Whereupon his eyes rolled up in his head and he fell over in a dead faint.
“Oh!” Lizzie flew down the steps and knelt beside him, urgently patting his cheek. “Is he all right, Mrs. Fraser?”
“God knows,” I said frankly. “I think so, though.” Bobby appeared to be breathing normally, and I found a reasonable pulse in his wrist.
“Shall we carry him inside? Or should I fetch a burnt feather, do you think? Or the spirits of ammonia from the surgery? Or some brandy?” Lizzie hovered like an anxious bumblebee, ready to fly off in any of several different directions.
“No, I think he’s coming round.” Most faints last only a few seconds, and I could see his chest lift as his breathing deepened.
“Bit o’ brandy wouldn’t come amiss,” he murmured, eyelids beginning to flutter.
I nodded to Lizzie, who vanished back into the house, leaving her spoon behind on the grass.
“Feeling a bit peaky, are you?” I inquired sympathetically. The injury to his arm was no more than a scratch, and I certainly hadn’t done anything of a shocking nature to him—well, not physically shocking. What was the trouble here?
“I dunno, mum.” He was trying to sit up, and while he was white as a sheet, seemed otherwise all right, so I let him. “It’s only, every now and again, I gets these spots, like, whirring round me head like a swarm o’ bees, and then it all goes black.”

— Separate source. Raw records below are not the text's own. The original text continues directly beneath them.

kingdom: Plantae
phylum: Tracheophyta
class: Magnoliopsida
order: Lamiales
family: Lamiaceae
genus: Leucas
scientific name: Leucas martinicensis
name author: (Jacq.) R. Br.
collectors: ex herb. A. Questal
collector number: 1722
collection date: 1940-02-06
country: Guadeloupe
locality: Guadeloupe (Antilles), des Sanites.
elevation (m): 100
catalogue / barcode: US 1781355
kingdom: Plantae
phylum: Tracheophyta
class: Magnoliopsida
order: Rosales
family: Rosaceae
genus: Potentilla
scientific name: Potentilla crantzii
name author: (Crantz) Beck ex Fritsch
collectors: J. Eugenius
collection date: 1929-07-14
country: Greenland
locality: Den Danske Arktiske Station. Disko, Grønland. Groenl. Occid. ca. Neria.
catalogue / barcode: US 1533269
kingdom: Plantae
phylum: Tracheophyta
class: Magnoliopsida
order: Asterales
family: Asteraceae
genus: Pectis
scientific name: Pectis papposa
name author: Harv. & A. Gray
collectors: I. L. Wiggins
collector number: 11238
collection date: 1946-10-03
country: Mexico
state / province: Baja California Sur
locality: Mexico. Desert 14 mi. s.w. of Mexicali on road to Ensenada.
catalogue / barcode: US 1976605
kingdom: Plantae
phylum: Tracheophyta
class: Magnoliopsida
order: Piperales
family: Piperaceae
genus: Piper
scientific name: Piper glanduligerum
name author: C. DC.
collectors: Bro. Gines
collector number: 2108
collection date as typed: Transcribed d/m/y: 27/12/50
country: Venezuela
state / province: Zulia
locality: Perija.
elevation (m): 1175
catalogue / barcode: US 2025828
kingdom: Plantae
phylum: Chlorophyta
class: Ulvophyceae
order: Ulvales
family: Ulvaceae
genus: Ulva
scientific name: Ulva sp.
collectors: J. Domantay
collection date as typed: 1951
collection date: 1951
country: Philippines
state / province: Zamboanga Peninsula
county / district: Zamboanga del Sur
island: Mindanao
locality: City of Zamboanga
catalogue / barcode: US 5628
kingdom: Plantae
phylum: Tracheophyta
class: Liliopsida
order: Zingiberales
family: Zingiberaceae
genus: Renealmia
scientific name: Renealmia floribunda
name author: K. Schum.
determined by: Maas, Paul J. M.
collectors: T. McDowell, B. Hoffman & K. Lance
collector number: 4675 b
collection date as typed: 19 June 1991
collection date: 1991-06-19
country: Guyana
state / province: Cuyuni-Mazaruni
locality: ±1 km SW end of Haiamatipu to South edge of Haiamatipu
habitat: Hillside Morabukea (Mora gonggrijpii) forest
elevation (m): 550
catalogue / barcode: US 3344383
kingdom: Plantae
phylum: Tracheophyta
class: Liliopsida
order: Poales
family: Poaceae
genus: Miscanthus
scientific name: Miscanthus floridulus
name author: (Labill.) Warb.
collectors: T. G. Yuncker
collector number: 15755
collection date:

“Now and again? It’s happened before?” I asked sharply.
“Yessum.” His head wobbled like a sunflower in the breeze, and I put a hand under his armpit, lest he fall over again. “His Lordship was in hopes you might know summat would stop it.”
“His Lord—oh, he knew about the fainting?” Well, of course he would, if Bobby were in the habit of falling over in front of him.
He nodded, and took a deep, gasping breath.
“Doctor Potts bled me regular, twice a week, but it didn’t seem to help.”
“I daresay not. I hope he was of somewhat more help with your piles,” I remarked dryly.